In Prague, Mr. Gates said Washington and Moscow were still in touch about the issue. “We continue to encourage the Russians to partner with us in missile defense, and continue our efforts to reassure them that these facilities are not aimed at Russia and could benefit Russia.”

While saying that he expected American negotiations with Poland and the Czech Republic over the system to be concluded this year, Mr. Gates also proposed linking the activation of both sites to “definitive proof of the threat, in other words, Iranian missile testing and so on.”

Though Mr. Gates said this proposal was not yet “fully developed,” his comments confirmed a report on Saturday in the International Herald Tribune. The newspaper quoted Jaap de Hoop Scheffer, the NATO secretary general, as saying: “The Americans have made a substantial and fundamental offer. I sincerely hope the Russians will pick it up.”

In his speech in Washington, Mr. Bush again underscored that the East European sites are not aimed at Russia, and in any case could quickly be overwhelmed by Russian forces.

“The Cold War is over,” he said. “Russia is not our enemy. We’re building a new security relationship whose foundation does not rest on the prospect of mutual annihilation.”

He said that while the United States intended to go ahead with its plans for 10 missile interceptors in Poland and what is called an X-band tracking radar in the Czech Republic, the radar facilities in Azerbaijan and southern Russia offered by Putin “could be included as part of a wider threat-monitoring system.”
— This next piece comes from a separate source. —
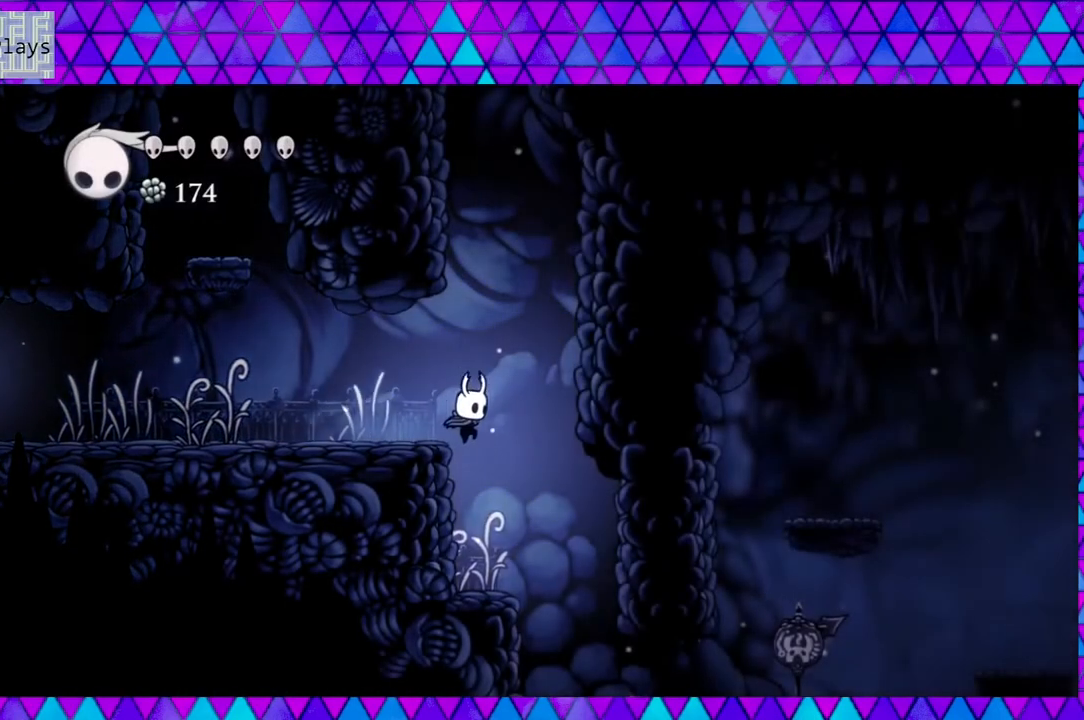
{"buttons": [], "left_stick": "left", "right_stick": "down", "events": [[83, "DPAD_RIGHT", "up"]]}
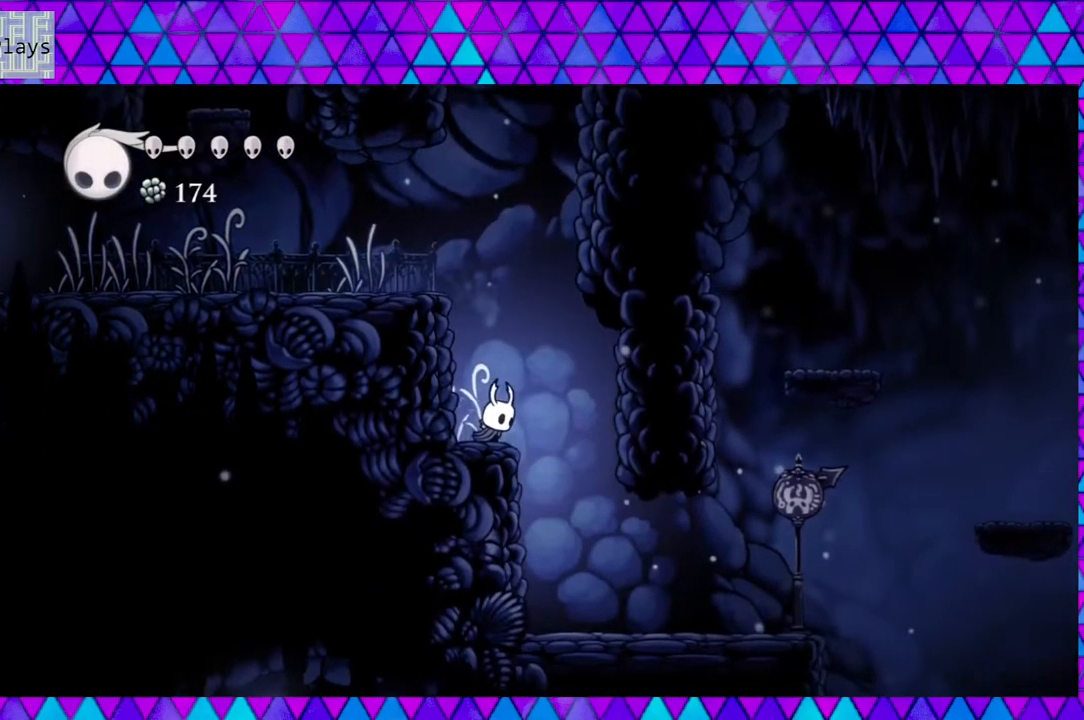
{"buttons": ["DPAD_RIGHT"], "left_stick": "left", "right_stick": "down", "events": [[17, "DPAD_RIGHT", "down"]]}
Prime Minister Topolanek agreed with Mr. Gates that a Czech-American agreement on a new radar facility could be completed by year’s end, but the political situation in Poland is not quite as clear.

Donald Tusk, the politician expected to become the next Polish prime minister after elections this week, is said to have taken a tougher stand than the outgoing government on talks with the United States about a missile site.

Tentative American plans call for completing construction on both sites by 2013, at a cost of several billion dollars.

Mr. Bush’s remarks at the National Defense University were intended in part to prompt Congress to budget more money for the missile project.

Lawmakers opposed to the missile defense system have moved to cut $139 million from the funds proposed this year for the European sites, Mr. Bush said. He said this could “delay deployment for a year or more, and undermine our allies, who are working with us to deploy such a system on their soil.”

The president portrayed the threat from ballistic missiles as large and growing: The number of countries with such missiles had grown from 9 in 1972 to 27 today, not all of them friendly, he said.

He said a sound missile defense would both deter a missile attack and, — by clearly reducing the chances that a missile attack would succeed — — help dissuade countries from pursuing nuclear weapons.